The ALA has a Code of Ethics currently undergoing revision. (I have a tiny part in that process as the RUSA representative to the ALA Committee on Professional Ethics.) It’s important to have a code of ethics in case of disputes, just as it’s important to have collection development policies or other documents to refer to when a serious question arises. However, I don’t think librarians rely much on codes like this in their usual practice, but instead in times of stress or struggle. This isn’t a bad thing, because when it comes to the ethical culture of libraries, we shouldn’t be promoting a culture of rules, but a culture of character.
The Code of Ethics, indeed all codes of ethics, can be considered deontological documents. Here’s my very quick summary of ethical theories from an article I wrote on the virtue of reference last year: “To develop my argument I must give some background on “virtue ethics” and in particular on Aristotle’s Nicomachaen Ethics. Ethical philosophers have paid an increasing amount of attention to Aristotle’s ethics over the past few decades as “virtue ethics” has become prominent along with deontological and consequentialist ethics. While deontological ethics judges ethical actions by a particular standard of rightness or wrongness it is our duty to obey (e.g., the Ten Commandments or Kant’s categorical imperative) and consequentialist ethics judges ethical actions by their consequences (e.g., utilitarianism’s “greatest happiness for the greatest number”), virtue ethics follows Aristotle in focusing not on rules of conduct but on the character of the moral actor. What sort of person acts ethically? How do we raise and educate such people? What virtues (or excellences) does a person require to be an ethical human being? Those are some of the sorts of questions virtue ethicists might ask.”
Such codes are useful, as I said, in times of dispute, but in general we want to create a culture of character where librarians don’t think about the code or any code and don’t run to the rulebook to make any decisions. In culture of character, we perform virtuous actions because we have developed virtues or excellences through long habit, rather than through explicit rule following. We don’t keep lists of rules about proper professional or ethical behavior; we just behave appropriately, or we do not. For those who don’t behave appropriately, referring to codes is unlikely to reform their behavior because codes won’t overcome their lack of virtues and their habitual misbehavior. In library schools and libraries, we should strive to create this culture of character.
For the most part we already do this, and I’m not trying to present a radically new understanding of the ethical culture of libraries so much as trying to understand for myself what already goes on. Consider some practical examples. In a reference transaction, there are proper and improper behaviors. Failing to make eye contact while addressing a library patron would be inappropriate, as would lying to them. Some inappropriate behaviors are worse than others, obviously. In developing collections, we get a feel for what’s appropriate for the collection and what’s not. Perhaps there are people who frequently consult their collection development plans to see what they should be buying, but I’m not one of them.

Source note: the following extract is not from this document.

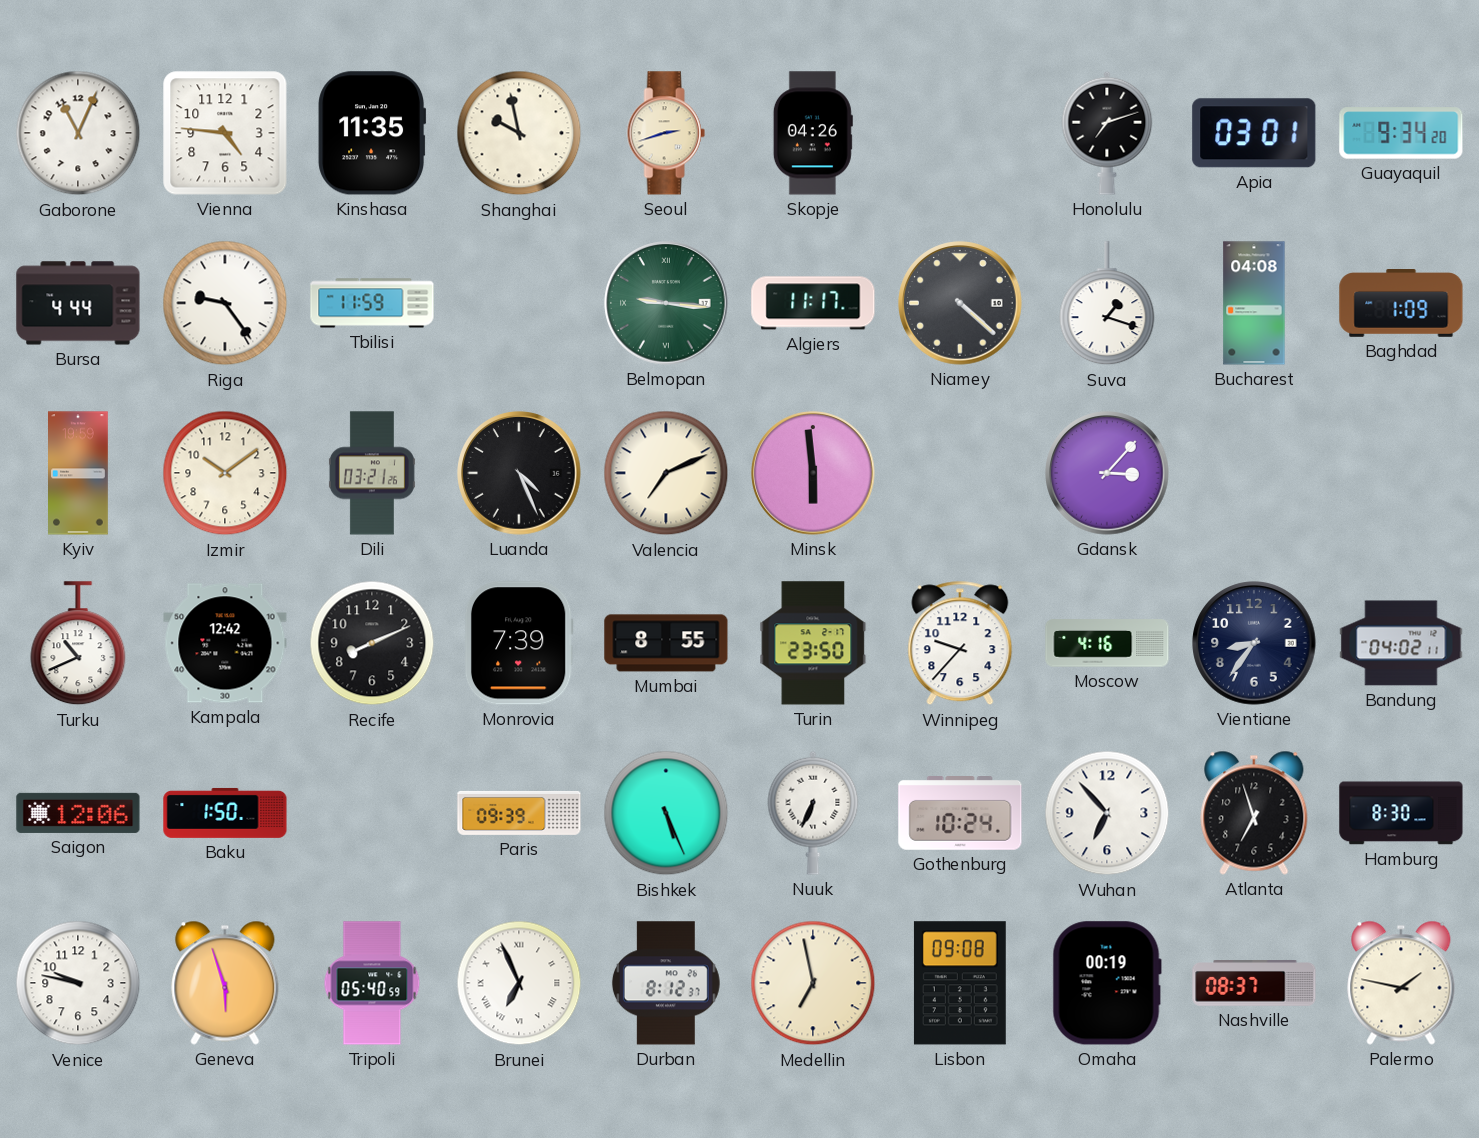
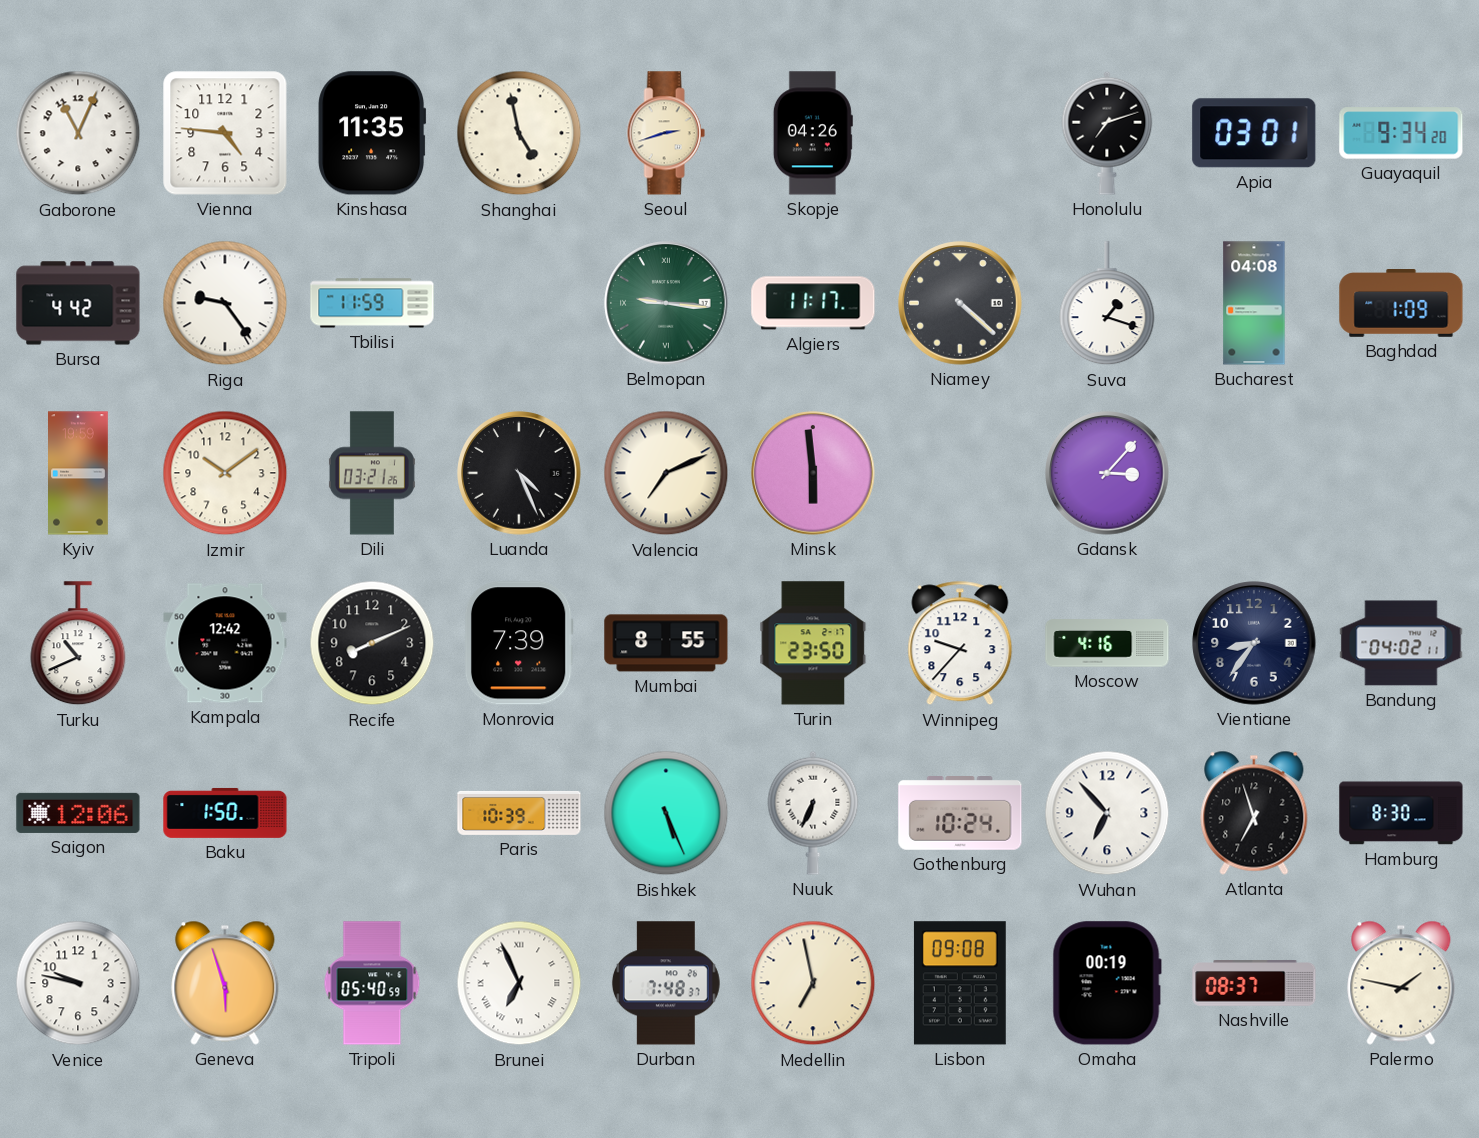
Shanghai: 9:58 -> 4:58
Bursa: 4:44 -> 4:42
Paris: 09:39 -> 10:39
Durban: 8:12 -> 7:48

As an example of habit and action being poorly formed, I’ll offer my own experience in chess, which I play at a mediocre level. I have a list of rules I keep in my head and that I run through before making moves, especially in the middle game. Fight for the center. Develop the pieces. Move the pawns only once. A knight on the rim is dim. Make a threatening move if you can. Leave nothing en prise. Etc. All the rules you might find in an introductory chess book. The problem is that I still rely on explicit rules because I’ve never developed adequate chess virtues, where moves just feel right. I read once of Boris Spassky analyzing a game and making a move. When asked, he couldn’t explain why it was a good move. It just had the feel of a good move, so he made it. Most grandmasters are probably like that. We all know, or at least should know, that feeling in our jobs. We do things because they just seem the right thing to do, even if we can’t articulate why.
Instead of a rule following culture, it would be better for libraries to develop an ethos where responsible action based on good habits was the norm, where people were allowed and encouraged and educated to act in these ways. The question is how to do this. Is the character of librarians something that can be taught, or do people who already have certain ethical habits just better at the job? Can one train a reference librarian to be considerate and thoughtful of the research needs of a library patron? Or is it that those people who aren’t already like that just won’t make good reference librarians? I don’t know. I can only speculate that certain cultures don’t encourage good habits. Rule following cultures. Rigid cultures. Micro-managing, permission-driven cultures, where people are afraid to act or are constantly being told what to do at every level. These are certainly not work cultures conducive to properly virtuous librarians.
Regardless, while I’m glad the ALA Code of Ethics exists as a normative set of rules to be depend upon if necessary, or that certain types of behavioral guidelines for librarians exist for various purposes, I can only think that if we have to go back to the rulebook, then we’ve already failed somehow.